▸ Required action: Quote the Python lists tutorial word for word, from "Lists can also be __concatenated__" up to and including "Another list containing six integers.".

** Opening Text section block **

To **initialize a list**, you use **square brackets**. Putting objects separated by commas in between the brackets will add them to the list. 

In [None]:
# an empty list
lst = []
print(lst)

In [None]:
# reassigning our empty list to a new list
lst = [1, 3, 6, 'lists', 'are' 'fun', 4]
print(lst)

In [None]:
#lists in python are zero-indexed so the indices for lst are 0,1,2,3,4,5 and 6
example = lst[2]
print(example)

In [None]:
#list slicing: This line will store the first (inclusive) through fourth (exclusive) elements of lst as a new list 
#called lst_2:
lst_2 = lst[1:4]
lst_2

It is important to note that when you store a list to a variable, you are actually storing the **pointer** to the list. That means if you assign your list to another variable, and you change the elements in your other variable, then you are changing the same data as in the original list. 

In [None]:
a = [1,2,3] #original list
b = a #b now points to list a 

In [None]:
# change first element in list "b" to "4"
b[0] = 4 

In [None]:
# print first elemtn of allegedly non-modified list "a"
print(a[0])  

As you can see, even though we modified list "b", our list "a" return 4 since we modified the first element of the list pointed to by "a" and "b"

### Question 2: Lists
Build a list of length 10 containing whatever elements you'd like. Then, slice it into a new list of length five using a index slicing. Finally, assign the last element in your sliced list to the given variable and print it.

In [None]:
### Fill in the ellipses to complete the question.
...

Lists can also be operated on with a few built-in analysis functions. These include __`min`__ and __`max`__, among others. 

Lists can also be __concatenated__ together. 

Find some examples below.

In [None]:
# A list containing six integers.
a_list = [1, 6, 4, 8, 13, 2]

In [None]:
# Another list containing six integers.
b_list = [4, 5, 2, 14, 9, 11]

In [None]:
print('Max of a_list:', max(a_list))
print('Min of b_list:', min(a_list))

In [None]:
# Concatenate a_list and b_list:
c_list = a_list + b_list
print('Concatenated:', c_list)

## F. Numpy Arrays
Closely related to the concept of a list is the __array__, which is a __nested sequence of elements that is structurally identical to a list__. 

Arrays, however, can be operated on arithmetically with much more versatility than regular lists. This means that __numpy arrays__ can be __faster__ than python lists. Although this difference is not important when working with small lists, when sizes of lists gets bigger, this difference becomes important.

** Closing Text section block **
** Opening Supplied entries block **

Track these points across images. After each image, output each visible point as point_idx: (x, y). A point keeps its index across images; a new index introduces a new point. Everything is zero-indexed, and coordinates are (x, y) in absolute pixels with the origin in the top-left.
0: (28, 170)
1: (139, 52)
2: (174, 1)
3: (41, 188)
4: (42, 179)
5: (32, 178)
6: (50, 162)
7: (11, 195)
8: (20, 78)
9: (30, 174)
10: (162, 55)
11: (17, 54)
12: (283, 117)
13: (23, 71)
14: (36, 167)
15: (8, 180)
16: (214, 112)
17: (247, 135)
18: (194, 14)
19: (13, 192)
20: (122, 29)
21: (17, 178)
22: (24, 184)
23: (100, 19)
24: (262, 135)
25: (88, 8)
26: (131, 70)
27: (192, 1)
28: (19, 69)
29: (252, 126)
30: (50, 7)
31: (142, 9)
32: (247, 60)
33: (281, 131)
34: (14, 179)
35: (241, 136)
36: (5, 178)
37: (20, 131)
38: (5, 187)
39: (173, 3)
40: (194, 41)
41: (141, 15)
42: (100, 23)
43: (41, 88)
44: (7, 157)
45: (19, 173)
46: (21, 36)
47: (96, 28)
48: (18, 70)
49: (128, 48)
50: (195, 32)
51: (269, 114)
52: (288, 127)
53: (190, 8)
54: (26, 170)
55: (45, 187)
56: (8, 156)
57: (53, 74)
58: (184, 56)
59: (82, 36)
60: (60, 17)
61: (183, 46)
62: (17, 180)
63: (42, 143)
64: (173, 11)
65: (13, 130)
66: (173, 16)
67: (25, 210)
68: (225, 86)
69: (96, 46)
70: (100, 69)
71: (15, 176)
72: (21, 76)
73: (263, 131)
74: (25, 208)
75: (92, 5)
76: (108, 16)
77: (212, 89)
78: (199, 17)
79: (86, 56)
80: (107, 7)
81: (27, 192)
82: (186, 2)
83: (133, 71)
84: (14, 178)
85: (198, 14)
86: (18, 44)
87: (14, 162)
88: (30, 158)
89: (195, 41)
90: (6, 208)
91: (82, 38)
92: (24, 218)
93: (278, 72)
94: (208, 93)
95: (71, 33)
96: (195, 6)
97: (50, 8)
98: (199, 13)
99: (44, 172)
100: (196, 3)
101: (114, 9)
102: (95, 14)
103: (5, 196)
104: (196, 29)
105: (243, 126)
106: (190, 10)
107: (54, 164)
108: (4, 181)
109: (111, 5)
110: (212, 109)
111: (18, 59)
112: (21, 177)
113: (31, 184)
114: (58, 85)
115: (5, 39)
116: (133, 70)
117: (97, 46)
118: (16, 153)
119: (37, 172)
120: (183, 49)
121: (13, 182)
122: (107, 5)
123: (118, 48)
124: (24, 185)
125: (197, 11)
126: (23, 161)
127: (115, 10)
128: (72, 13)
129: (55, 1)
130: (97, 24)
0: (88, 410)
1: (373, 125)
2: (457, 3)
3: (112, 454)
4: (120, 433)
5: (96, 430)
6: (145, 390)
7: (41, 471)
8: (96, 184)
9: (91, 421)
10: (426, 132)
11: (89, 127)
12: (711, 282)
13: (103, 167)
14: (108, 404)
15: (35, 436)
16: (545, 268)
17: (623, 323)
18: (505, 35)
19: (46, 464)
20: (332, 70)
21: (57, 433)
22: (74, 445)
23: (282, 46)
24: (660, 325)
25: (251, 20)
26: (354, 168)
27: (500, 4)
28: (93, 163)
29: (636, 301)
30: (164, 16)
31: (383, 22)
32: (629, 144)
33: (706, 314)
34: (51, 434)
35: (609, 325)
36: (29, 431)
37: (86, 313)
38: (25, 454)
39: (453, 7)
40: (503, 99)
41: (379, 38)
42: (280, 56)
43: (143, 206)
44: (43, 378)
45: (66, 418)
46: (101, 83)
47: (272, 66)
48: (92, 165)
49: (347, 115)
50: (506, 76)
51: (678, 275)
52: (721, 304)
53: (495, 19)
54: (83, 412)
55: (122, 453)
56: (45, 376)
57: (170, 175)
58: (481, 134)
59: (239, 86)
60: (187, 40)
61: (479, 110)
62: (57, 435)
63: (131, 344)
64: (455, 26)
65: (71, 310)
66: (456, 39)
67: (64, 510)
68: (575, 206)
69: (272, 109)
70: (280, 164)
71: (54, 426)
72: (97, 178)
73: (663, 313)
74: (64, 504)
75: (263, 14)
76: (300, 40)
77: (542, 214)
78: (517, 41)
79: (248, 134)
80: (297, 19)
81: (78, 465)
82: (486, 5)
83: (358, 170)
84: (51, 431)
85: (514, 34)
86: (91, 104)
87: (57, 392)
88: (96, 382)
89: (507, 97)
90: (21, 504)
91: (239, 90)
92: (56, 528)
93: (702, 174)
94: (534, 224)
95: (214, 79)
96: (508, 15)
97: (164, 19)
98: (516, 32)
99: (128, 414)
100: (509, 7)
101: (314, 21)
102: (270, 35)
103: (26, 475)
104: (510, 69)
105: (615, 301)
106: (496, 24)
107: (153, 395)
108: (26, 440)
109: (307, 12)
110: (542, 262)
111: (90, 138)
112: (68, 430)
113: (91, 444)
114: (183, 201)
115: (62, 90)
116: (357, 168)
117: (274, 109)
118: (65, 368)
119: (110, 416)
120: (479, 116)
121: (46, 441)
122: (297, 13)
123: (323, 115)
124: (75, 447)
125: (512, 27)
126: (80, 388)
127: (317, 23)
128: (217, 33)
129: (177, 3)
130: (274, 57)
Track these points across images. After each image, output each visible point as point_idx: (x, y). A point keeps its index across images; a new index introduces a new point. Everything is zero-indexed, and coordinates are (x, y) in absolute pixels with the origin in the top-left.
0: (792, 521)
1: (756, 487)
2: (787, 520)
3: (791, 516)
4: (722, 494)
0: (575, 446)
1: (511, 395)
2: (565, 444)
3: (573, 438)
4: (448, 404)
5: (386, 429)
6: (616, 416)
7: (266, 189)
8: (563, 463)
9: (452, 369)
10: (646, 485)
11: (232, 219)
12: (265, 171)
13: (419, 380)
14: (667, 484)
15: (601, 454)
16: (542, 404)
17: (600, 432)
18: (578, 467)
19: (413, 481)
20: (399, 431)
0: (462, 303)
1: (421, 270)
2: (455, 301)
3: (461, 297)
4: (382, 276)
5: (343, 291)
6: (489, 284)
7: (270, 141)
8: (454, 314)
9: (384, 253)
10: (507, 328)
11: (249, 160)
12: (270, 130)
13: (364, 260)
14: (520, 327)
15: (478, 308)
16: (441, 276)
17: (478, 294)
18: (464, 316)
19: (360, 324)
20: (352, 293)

** Closing Supplied entries block **

▸ Final answer:
Lists can also be __concatenated__ together. 

Find some examples below.

In [None]:
# A list containing six integers.
a_list = [1, 6, 4, 8, 13, 2]

In [None]:
# Another list containing six integers.